After much thought and talking it out with my mom (because who else is going to tell you, you’re just going to do it the way you want anyways), I figured out a new game plan that would hopefully do the trick and keep the cat off the fabric in the process. I set to work moving the entire studio around (I will do a little tour next week) and have ended up loving the new storage system!
The main fabric storage is on two book cases. All wovens are on the left book case (fabrics that are more than 4 yards are on bolts and stacked the side) and all knits are on the right with the bottom shelf reserved for a few oddballs. I also have a few tubes with fabric rolled and more knit bolts (it’s for making knit muslins) stacked to the right. All the fabrics on these shelves are in general 2+ yards. I go through knits faster than wovens it seems, but I think I probably buy at least a 2 to 1 ration of wovens to knits. The baskets have swimwear (yes, I have swimwear patterns in the works) and intimate fabrics and notions.

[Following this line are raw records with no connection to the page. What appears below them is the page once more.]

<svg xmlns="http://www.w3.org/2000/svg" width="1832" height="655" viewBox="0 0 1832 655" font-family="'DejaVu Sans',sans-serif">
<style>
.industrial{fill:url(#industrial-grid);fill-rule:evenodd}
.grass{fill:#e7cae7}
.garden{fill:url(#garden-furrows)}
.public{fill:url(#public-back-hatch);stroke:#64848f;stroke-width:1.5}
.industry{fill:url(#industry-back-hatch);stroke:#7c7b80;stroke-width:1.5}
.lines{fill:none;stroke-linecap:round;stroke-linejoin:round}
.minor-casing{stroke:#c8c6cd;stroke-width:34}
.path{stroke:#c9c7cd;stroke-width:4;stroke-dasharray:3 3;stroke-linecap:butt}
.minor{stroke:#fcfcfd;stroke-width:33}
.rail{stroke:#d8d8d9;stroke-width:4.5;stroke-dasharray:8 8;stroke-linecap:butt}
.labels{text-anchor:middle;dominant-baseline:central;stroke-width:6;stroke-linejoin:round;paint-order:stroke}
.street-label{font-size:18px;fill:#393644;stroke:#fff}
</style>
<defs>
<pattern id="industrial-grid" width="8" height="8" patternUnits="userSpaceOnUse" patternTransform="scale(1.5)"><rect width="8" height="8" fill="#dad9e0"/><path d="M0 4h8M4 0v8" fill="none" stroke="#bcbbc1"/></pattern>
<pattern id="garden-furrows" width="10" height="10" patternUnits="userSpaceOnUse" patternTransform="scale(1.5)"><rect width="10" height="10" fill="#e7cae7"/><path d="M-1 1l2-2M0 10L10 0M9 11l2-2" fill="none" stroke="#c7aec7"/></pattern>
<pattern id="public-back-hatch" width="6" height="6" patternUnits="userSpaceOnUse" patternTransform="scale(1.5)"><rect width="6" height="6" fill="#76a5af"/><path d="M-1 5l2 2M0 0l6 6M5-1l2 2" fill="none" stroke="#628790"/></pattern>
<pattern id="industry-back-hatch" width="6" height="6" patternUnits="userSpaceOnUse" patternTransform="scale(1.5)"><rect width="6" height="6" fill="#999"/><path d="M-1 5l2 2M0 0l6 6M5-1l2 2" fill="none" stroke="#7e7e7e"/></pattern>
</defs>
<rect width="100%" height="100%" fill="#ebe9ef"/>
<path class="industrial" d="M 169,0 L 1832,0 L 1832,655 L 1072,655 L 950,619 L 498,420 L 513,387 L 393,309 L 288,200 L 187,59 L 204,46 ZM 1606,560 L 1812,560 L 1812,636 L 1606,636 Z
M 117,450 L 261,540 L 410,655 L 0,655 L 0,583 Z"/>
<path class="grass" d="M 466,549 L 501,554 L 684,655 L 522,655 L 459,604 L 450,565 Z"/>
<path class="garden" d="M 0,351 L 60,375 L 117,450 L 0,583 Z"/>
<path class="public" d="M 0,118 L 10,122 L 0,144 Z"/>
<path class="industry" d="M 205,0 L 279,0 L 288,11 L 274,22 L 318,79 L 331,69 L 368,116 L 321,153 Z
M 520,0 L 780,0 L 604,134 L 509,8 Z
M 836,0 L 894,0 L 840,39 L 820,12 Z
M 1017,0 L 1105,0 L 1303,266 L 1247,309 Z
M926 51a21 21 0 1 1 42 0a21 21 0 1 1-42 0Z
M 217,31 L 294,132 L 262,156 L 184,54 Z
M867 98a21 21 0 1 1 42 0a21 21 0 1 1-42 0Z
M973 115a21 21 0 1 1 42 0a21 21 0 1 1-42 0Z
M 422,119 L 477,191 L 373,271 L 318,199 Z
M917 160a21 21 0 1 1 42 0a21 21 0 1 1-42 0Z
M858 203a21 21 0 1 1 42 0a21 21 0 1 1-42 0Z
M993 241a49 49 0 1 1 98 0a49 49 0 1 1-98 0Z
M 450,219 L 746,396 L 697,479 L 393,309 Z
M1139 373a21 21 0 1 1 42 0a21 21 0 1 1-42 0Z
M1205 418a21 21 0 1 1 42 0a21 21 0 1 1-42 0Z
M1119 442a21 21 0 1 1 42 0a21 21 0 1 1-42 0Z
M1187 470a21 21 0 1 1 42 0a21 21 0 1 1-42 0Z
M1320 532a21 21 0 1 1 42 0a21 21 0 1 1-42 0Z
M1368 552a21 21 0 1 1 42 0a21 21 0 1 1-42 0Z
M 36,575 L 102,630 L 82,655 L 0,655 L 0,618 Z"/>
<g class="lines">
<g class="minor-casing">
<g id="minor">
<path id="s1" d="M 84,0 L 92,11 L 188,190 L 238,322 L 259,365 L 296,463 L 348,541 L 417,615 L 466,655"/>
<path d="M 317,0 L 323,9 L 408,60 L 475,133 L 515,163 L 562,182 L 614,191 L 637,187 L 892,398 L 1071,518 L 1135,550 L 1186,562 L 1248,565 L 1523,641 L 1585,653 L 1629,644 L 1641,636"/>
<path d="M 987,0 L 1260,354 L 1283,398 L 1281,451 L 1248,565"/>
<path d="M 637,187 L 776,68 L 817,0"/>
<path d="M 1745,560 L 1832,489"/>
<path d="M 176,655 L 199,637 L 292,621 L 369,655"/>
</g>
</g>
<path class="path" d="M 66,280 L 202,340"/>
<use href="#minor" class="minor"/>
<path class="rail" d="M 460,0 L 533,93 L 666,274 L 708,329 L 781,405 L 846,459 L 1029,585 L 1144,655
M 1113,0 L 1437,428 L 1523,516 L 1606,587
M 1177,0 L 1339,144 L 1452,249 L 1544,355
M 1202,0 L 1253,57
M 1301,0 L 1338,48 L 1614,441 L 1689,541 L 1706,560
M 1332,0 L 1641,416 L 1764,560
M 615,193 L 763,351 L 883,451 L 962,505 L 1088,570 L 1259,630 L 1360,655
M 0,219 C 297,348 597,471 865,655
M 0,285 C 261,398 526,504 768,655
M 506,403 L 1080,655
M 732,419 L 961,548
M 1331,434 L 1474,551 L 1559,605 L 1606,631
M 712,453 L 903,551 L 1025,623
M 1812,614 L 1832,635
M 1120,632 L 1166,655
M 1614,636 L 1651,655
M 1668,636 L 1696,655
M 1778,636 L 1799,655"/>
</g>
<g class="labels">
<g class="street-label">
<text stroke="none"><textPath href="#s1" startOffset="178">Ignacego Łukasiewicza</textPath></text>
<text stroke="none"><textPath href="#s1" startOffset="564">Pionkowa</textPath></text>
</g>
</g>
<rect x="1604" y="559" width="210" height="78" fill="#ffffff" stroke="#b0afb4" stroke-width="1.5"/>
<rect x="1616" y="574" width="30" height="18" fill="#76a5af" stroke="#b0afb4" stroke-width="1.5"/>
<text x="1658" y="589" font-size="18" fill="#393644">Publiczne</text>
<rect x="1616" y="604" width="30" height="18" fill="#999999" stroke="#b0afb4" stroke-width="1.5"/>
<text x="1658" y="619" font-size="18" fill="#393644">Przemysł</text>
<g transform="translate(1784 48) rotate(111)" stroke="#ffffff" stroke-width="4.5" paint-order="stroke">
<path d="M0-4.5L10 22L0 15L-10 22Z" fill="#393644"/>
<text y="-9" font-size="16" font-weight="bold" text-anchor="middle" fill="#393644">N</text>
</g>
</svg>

After taking care of that, it became obvious that all the scraps or larger leftovers were causing a ton of chaos in my stash under my cutting table. My solution: plastic tubs (totally my mom’s idea) and learning to let go of some of the stash. Here’s the thing it totally sucks spending lots of money on fabric and then getting rid of it just seems crazy. Right!? Well, I had to put my big girl pants on and just suck it up and clean it out. I went about creating a system that will hopefully work for me. After a quick survey of the types of things I had in my stash; I broke them into categories and used a tub for each one:
- S (my step-daughter)- Fabric leftovers that have enough to make garments for here or that she can learn to sew with.

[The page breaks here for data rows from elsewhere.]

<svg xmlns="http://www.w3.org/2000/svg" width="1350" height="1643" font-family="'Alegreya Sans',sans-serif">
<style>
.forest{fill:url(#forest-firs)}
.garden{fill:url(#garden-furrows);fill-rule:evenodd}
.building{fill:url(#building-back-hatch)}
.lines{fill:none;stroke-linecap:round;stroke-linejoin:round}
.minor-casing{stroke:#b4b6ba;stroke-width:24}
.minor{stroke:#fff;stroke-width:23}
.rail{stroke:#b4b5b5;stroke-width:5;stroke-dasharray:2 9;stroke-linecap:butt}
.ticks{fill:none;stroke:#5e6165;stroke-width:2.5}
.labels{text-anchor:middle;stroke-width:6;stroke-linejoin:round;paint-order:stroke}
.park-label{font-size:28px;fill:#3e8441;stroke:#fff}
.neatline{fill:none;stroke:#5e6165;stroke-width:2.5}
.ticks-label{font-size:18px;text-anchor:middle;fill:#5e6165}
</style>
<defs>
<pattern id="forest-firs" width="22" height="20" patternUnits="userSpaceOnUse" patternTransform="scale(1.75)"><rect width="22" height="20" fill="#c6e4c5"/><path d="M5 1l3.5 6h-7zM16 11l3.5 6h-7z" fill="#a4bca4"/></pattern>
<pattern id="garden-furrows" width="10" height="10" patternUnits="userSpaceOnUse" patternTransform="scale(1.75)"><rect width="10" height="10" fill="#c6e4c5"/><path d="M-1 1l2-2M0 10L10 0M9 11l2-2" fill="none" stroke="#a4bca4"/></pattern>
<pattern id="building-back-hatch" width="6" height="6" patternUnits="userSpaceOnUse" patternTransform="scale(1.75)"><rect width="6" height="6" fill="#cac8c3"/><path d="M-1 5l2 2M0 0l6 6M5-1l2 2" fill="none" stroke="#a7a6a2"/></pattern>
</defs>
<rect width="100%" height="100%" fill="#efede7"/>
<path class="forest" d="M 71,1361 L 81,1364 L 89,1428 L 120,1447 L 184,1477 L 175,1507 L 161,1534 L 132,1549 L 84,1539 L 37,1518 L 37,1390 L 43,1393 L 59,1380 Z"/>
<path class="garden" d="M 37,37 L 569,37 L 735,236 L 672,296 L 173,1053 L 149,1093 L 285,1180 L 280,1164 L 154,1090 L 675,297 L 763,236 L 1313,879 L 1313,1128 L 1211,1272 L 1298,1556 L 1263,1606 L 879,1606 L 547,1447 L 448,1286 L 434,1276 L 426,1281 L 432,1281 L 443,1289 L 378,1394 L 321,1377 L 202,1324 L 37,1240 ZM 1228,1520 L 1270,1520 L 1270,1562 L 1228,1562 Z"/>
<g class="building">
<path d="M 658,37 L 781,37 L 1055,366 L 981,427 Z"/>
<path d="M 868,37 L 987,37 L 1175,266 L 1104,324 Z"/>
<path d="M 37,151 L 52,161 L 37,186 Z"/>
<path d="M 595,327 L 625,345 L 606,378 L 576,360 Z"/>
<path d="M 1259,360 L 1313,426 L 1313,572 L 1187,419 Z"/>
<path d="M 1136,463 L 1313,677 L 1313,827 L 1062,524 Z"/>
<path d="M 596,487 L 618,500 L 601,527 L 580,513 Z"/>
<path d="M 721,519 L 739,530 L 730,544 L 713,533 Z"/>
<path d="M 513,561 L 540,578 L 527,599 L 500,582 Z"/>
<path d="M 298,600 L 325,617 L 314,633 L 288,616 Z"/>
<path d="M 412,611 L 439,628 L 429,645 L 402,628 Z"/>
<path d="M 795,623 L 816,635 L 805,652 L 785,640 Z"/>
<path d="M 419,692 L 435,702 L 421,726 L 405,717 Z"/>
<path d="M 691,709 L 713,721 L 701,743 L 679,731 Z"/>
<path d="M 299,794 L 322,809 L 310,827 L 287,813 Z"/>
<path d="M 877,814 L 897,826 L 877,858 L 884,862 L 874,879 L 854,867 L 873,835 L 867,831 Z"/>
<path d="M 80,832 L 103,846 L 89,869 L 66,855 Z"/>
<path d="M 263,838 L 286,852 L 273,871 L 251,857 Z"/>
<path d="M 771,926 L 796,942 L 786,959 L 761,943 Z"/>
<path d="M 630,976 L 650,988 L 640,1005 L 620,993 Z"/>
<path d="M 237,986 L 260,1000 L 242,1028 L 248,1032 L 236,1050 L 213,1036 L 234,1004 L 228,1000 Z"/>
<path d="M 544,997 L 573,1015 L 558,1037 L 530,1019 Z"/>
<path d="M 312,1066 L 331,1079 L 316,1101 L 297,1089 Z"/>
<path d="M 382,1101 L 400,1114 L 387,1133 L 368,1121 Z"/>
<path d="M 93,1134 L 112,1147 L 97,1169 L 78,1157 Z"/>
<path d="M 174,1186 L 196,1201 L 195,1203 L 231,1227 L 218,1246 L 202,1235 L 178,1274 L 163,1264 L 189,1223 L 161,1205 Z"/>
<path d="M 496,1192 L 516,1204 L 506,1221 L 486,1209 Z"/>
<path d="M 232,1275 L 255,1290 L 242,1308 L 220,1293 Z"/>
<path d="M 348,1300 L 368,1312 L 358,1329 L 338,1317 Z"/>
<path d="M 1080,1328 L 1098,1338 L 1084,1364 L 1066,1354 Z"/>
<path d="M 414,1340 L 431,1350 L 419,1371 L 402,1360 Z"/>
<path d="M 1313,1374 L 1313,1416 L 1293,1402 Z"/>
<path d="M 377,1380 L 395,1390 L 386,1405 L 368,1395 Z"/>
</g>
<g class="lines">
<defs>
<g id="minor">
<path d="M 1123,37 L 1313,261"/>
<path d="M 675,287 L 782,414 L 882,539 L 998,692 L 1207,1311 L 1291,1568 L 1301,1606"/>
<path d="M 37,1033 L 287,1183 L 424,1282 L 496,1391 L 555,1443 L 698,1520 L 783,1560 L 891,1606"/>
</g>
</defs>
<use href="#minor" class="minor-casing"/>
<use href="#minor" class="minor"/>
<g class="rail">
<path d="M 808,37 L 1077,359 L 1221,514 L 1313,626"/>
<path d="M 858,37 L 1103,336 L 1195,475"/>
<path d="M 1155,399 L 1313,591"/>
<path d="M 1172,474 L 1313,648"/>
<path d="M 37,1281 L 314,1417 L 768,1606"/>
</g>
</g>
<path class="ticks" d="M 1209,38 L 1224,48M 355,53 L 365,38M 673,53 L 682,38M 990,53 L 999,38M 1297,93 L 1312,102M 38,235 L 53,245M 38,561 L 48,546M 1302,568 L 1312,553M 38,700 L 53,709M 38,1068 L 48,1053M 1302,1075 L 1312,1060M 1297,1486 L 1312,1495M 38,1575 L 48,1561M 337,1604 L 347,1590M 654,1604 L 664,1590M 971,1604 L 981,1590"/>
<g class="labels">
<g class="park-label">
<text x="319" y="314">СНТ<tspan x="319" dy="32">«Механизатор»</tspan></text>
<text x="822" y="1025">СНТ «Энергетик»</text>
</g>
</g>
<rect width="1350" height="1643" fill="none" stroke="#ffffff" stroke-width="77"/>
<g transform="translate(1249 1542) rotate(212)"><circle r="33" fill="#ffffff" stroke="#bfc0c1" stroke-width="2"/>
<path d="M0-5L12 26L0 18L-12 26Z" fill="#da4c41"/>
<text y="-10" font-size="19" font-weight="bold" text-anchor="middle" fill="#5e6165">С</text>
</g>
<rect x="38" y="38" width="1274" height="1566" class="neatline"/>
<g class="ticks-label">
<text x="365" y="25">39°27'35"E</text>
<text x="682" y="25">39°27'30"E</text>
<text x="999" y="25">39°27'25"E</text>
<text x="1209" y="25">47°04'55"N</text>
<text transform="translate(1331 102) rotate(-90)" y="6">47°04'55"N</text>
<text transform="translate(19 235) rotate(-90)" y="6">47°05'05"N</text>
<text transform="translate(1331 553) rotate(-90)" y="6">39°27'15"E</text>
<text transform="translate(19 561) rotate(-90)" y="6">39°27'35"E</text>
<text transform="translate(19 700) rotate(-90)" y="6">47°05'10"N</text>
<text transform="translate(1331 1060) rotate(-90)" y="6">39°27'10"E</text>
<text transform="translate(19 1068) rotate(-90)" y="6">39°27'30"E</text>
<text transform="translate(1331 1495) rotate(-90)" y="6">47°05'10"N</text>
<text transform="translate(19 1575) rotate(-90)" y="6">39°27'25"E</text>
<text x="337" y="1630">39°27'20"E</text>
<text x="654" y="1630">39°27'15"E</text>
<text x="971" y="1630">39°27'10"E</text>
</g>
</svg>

- Baby- things to make for baby gifts smaller leftovers.
- Special Occasion
- Home Dec
- Quilting Cottons
- Fat Quarters/Charm packs
- Quilting Cotton Scraps
If it didn’t fit into those categories it was in the leaving the studio pile. In the crates: are things like interfacings and battings. I also have 3 drawer bin (on the other side of the cutting table) where I am keeping bias tape in one drawer, zippers in the middle, and buttons on the bottom. I still need to get the labels on the bins but overall the system is about a million times better than it was before. As an added bonus it is keeping the cat off all the fabric, not that he is real thrilled about that.